Sweetbreads from veal are my favorite of the variety meats. Gloria's two favorite offal are calves' brains and pig's feet, both of which she ranks above sweetbreads. When I came to the United States many years ago, sweetbreads were extremely inexpensive because no one bought them. Unfortunately, times have changed, and sweetbreads are quite expensive now. There are two types of sweetbreads: the long, narrow strip in the throat, which is the thymus gland, and a larger, rounder gland near the heart, which is the pancreas gland. Both are good, though I tend to prefer the larger one, which is more solid and in one piece, so it is easier to slice into it. You can have your sweetbreads in pâtés, braised slowly in the oven, or in puff pastry. In this recipe, they are sliced and sautéed. Regardless of how you plan to serve sweetbreads, they must be soaked in cold water first. I often do this overnight, but the water should be changed a few times, as it gets reddish in color. Sweetbreads should be white after soaking, which improves their taste and appearance. In most of my cooking life, I have blanched sweetbreads and pressed them under a weight before proceeding with a recipe. All of my books reflect this. Some chefs blanch sweetbreads for a minute or so, others for 15 minutes. Blanching eliminates the sometimes offending odor of raw offal, and keeping them under a weight makes them more compact and uniform in texture. But for this recipe, I slice raw, unblanched sweetbreads into ½-inch slices and sauté them with excellent results. You can dredge the slices in one of the following: fine, dry bread crumbs, regular flour, Wondra flour, or roasted corn flour. Each of these gives a slightly different coating and crispness to the sweetbreads. A favorite classic preparation is to brush the sweetbreads with melted butter before coating them with bread crumbs, so the crumbs will adhere well. I serve sweetbreads on top of corn or other vegetables in season, and make a little dressing with fresh tomato, onion, capers, oil, and lemon juice to spoon over them. The dressing shouldn”t be spooned on until the last minute, because you don”t want to lose the crispness of the sliced sweetbreads. The dressing can also be served on the side.
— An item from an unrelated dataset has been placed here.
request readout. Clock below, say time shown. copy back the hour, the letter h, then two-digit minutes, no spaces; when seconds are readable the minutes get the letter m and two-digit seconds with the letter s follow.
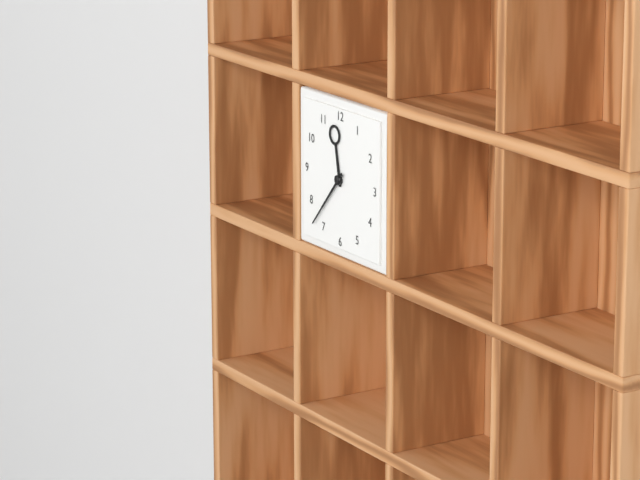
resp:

OccasionCasual Dinner Party, Formal Dinner Party
Recipe Coursemain course
Dietary Considerationegg-free, peanut free, soy free, tree nut free
Taste and Texturecrisp, juicy, meaty, savory, sweet, tangy, tart
- 1 or 2 pieces (about 1¼ pounds total) veal sweetbreads
- 2 tablespoons plus 1 tablespoon butter
- 2 cups fine dried bread crumbs
- 2 tablespoons oil
- 5 ears sweet corn
- 3 tablespoons butter
- Salt and pepper
- Minced chives
- ¾ cup tomato, seeded and cut into ½-inch dice
- 1 scant teaspoon garlic, finely chopped
- 2 tablespoons onion, finely chopped
- 1 tablespoon capers, drained
- 2 tablespoons good olive oil
- 1 teaspoon lemon juice
- 1 tablespoon parsley, chopped
Soak the sweetbreads overnight or for at least 6 hours, changing the water occasionally, until they are white. Remove any skin, and pull out any sinews from the outside. Cut into ½-inch slices, about 2 slices per person, and set aside.
For the corn, remove the kernels from the ears, which should yield about 3 cups. Sauté the kernels in the butter for about 2 minutes over high heat, just enough for the starch to set, making the corn very sweet. Add salt, pepper, and a sprinkling of minced chives, mix, and set aside. You can always rewarm the corn in a regular oven or a microwave oven at serving time.
For the dressing, combine in a glass bowl the tomato, garlic, onion, capers, good olive oil, lemon juice, salt, pepper, and parsley. Set aside.
When ready to sauté your sweetbreads, salt and pepper the slices. Melt 2 tablespoons of the butter in a microwave oven, and dip the sweetbread slices into about 2 cups of fine dried bread crumbs, making sure that they are well coated on both sides. (I dry leftover bread, preferably from a country-style loaf or baguette, in a 180°F oven, and then process it in a food processor to a make a fine meal.)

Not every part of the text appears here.